‘Big Girls’ celebrate New Zealand’s ethnic diversity

Big GirlsSeventeen ‘larger than life’ women dancing in the streets of Palmerston North caused a sensation at the city’s International Women’s Day Parade on 8 March. 

The Big Girl giant puppets, designed to celebrate diversity in Aotearoa, represented women from a wide range of communities, including Latin America, South East Asia, Syria, Japan and Samoa. Some had been created collectively this year by women in Palmerston North and the Wellington region through workshops run by Rangiwahia Environmental Arts Centre Trust (REACT) and funded by the New Zealand National Commission for UNESCO.

The Big Girls workshops enable women from all cultures to learn from each other and about each other,” says Bridgette Murphy, Creative Director and Centre Co-ordinator of REACT, which facilitates alternative education spaces promoting artistic expression, lifelong learning, intercultural and intergenerational dialogue.

This included refugee and migrant women learning English through English Language Partners (ELP) Porirua.

“The tutors saw their students in a new light, and found new ways of approaching learning with them,” says Bridgette. “The concept of ‘scaffolding’ (‘building’ in language terms) was likened to how we built the Big Girls – not only the scaffold of the bamboos and backpacks to support the giant puppets, but also the support that women also gave each other to achieve a united aim, and was used by tutors to help encapsulate learning modules with refugee students.”

Palmerston North is home to over 100 nationalities with 130 languages spoken, and the Big Girls giant puppets highlight the positive contributions these different cultures bring to the city, says Bridgette.

“Locals of Palmerston North were amazed that some of the Porirua-based women who came along included Syrian women who had created their own giant representative.

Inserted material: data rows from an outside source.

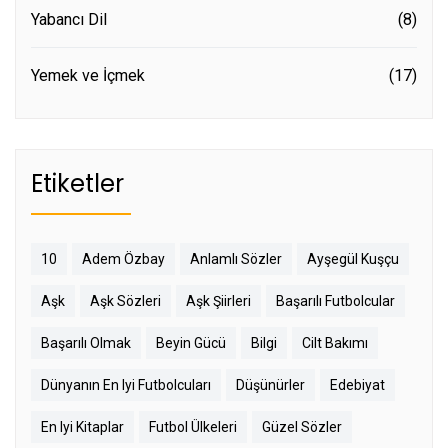
Yabancı Dil
(8)
Yemek ve İçmek
(17)
Etiketler
10
Adem Özbay
Anlamlı Sözler
Ayşegül Kuşçu
Aşk
Aşk Sözleri
Aşk Şiirleri
Başarılı Futbolcular
Başarılı Olmak
Beyin Gücü
Bilgi
Cilt Bakımı
Dünyanın En Iyi Futbolcuları
Düşünürler
Edebiyat
En Iyi Kitaplar
Futbol Ülkeleri
Güzel Sözler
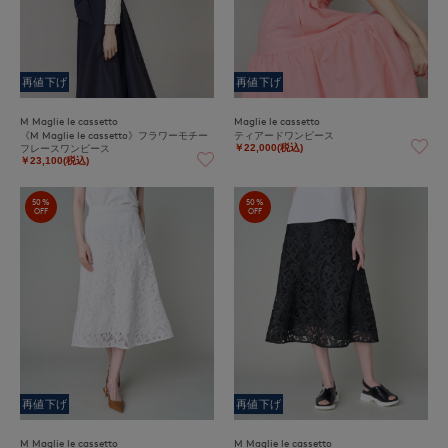
再値下げ
再値下げ
M Maglie le cassetto
Maglie le cassetto
《M Maglie le cassetto》フラワーモチー
ティアードワンピース
フレースワンピース
￥22,000(税込)
￥23,100(税込)
50%
50%
OFF
OFF
再値下げ
再値下げ
M Maglie le cassetto
M Maglie le cassetto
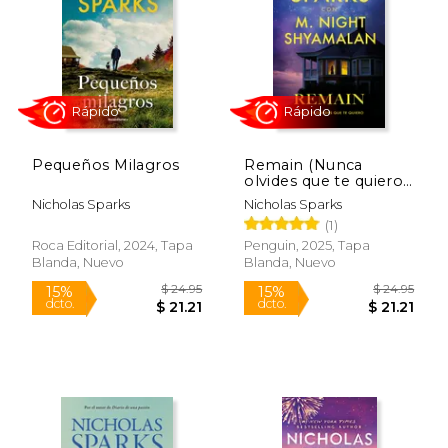
$ 7.99
$ 10.
46%
15%
dcto.
dcto.
$ 4.29
$ 9.
Pequeños Milagros
Remain (Nunca
olvides que te quiero)
(Spanish Edition)
Nicholas Sparks
Nicholas Sparks
(1)
Roca Editorial, 2024, Tapa
Penguin, 2025, Tapa
Blanda, Nuevo
Blanda, Nuevo
Rápido
Rápido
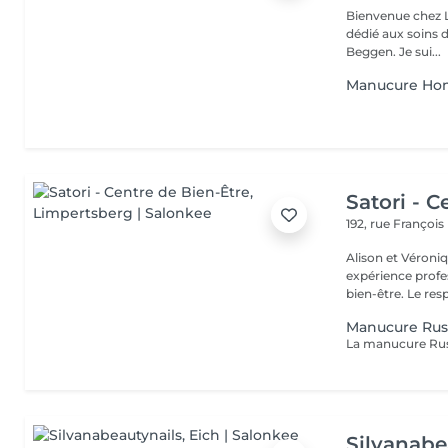
Bienvenue chez La Signatu
dédié aux soins d
Beggen. Je sui...
Manucure H
Satori - C
192, rue Françoi
Alison et Véroni
expérience profes
bien-être. Le
Manucure Rus
Silvanabe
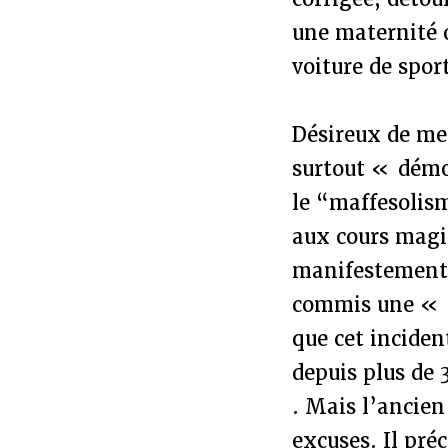
une maternité o
voiture de spor
Désireux de met
surtout « démon
le “maffesoli
aux cours magi
manifestement 
commis une « e
que cet inciden
depuis plus de
. Mais l’ancien
excuses. Il pré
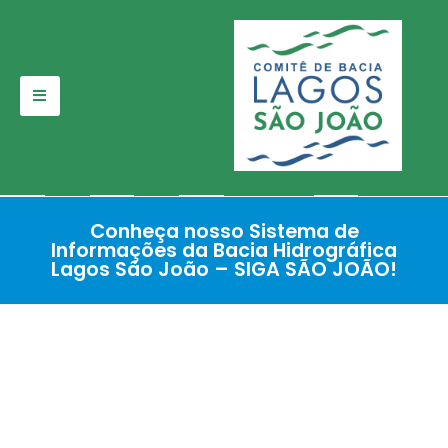
Pular
para
o
conteúdo
Conheça nosso Sistema de
Informações da Bacia Hidrográfica
Lagos São João – SIGA SÃO JOÃO!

As they led the parade out alongside the Afghani women, I felt the power of these women – not victims as so often portrayed in the media, but real women joining international sisters to celebrate all we are, all we’ve been through, and all we have to live for.”

Robyn Baker, Chair of the New Zealand National Commission for UNESCO, says it was highly appropriate that the Big Girls and their creators joined the parade for International Women’s Day. “It is a day to celebrate the extraordinary acts of women and to stand together as a united force to advance gender equality around the world.”

The Big Girls project was one of 13 major grants funded through the National Commission’s UNESCO Contestable Activity Fund (UCAF). The Big Girls also participated in the Newtown Festival and will have a presence at Cuba Dupa.